The Golden Garter opened its doors on 7th. October 1968 and a feature that night in the Manchester Evening News tells us what it cost, who supplied the carpets, who installed the electrics and which firm fitted out the kitchen!  The interior was in a horseshoe shape on 7 levels accommodating 1,400 patrons – all of whom were promised, sat at rectangular tables, an uninterrupted view of the automated extending and rising stage.  Customers travelled from far and wide to enjoy a full night’s entertainment.  In its heyday, the club opened at 8 p.m. and didn’t close until 1 p.m. – so you could be in there for up to 5 hours!  How the customers got up in time for work the next day, I don’t know.


The star performer on the opening week was Bruce Forsyth, supported by a folk duo:  “Britain’s answer to Simon and Garfunkel”, The Foggy Dew’O.  Bruce is still a huge name nearly 50 years on - but some of the stars who appeared at the Golden Garter did so towards the end of their show business careers:  acts that had played the Music Halls and appeared on film, TV and radio - like Al Read, The Dallas Boys, David Whitfield, Dickie Valentine, Josef Locke, The Kaye Sisters, Joan Turner, Morton Fraser’s Harmonica Gang, Tessie O’Shea & Jimmy Edwards.


Other weeks, though, you could expect to see the then current hit-makers like Sandie Shaw, Lulu, Dusty Springfield, The Hollies, The Tremeloes and The Bachelors topping the bill.  Indeed that last-named Irish trio were the first act to play 3 consecutive weeks at the club and every one of the 25,000 seats were sold.


The very last act to perform at the Golden Garter was The Fortunes - who appeared for 5 nights from 27 – 31 December 1982.  By January 1983, the club was up for sale with an asking price of £500,000.


In the 14 years it was open, The Golden Garter had rebranded itself twice.  After 5 years it became “The New Golden Garter” from 24th. September 1973.  Seven years later, in May 1980, the first signs of a downward spiral were afoot.  Instead of 6-day trading, The New Golden Garter was now only opening on Thursdays, Fridays and Saturdays.  By September 1980 the club was only open on Fridays and Saturdays - but then The Golden Garter Disco Dancing Championships ran for 4 weeks in late September & early October and the club was back, once again, on a 6-night footing from November 1980 with The Three Degrees playing 7 nights in November 1980.

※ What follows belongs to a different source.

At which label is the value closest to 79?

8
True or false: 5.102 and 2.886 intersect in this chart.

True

Sadly, it was not to last and January 1981 heralded a return to 3-night trading again and there were weeks in March and April when the club was “dark” (the theatrical word used to indicate that no performance is taking place).  The Fortunes played for the last 3 nights of May 1981 before the premises were then closed for 3 months’ refurbishment.

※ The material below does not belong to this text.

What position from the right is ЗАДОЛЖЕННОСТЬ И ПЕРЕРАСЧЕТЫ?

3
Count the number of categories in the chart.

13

According to the industry newspaper, The Stage, the venue intended to change its “outmoded club format” - so with a snappier, catchier and abbreviated name, “The Garter” (now billed as a Disco Cabaret Club) reopened with a new look, a new logo and 6-night trading again from 7th. September 1981 - with headline acts like The Chi-Lites, Shakatak & Odyssey.


But, sadly, changing the name and the format wasn’t enough to keep the audiences attending and, little more than a year later, it was closed for ever.


Nine years after that, August 1990, fire destroyed the building and little remained.


But, for those of us that worked there and watched there, many happy memories remain of the Talk of the Town of the North – the fabulous, the best of them all, the one and only GOLDEN GARTER!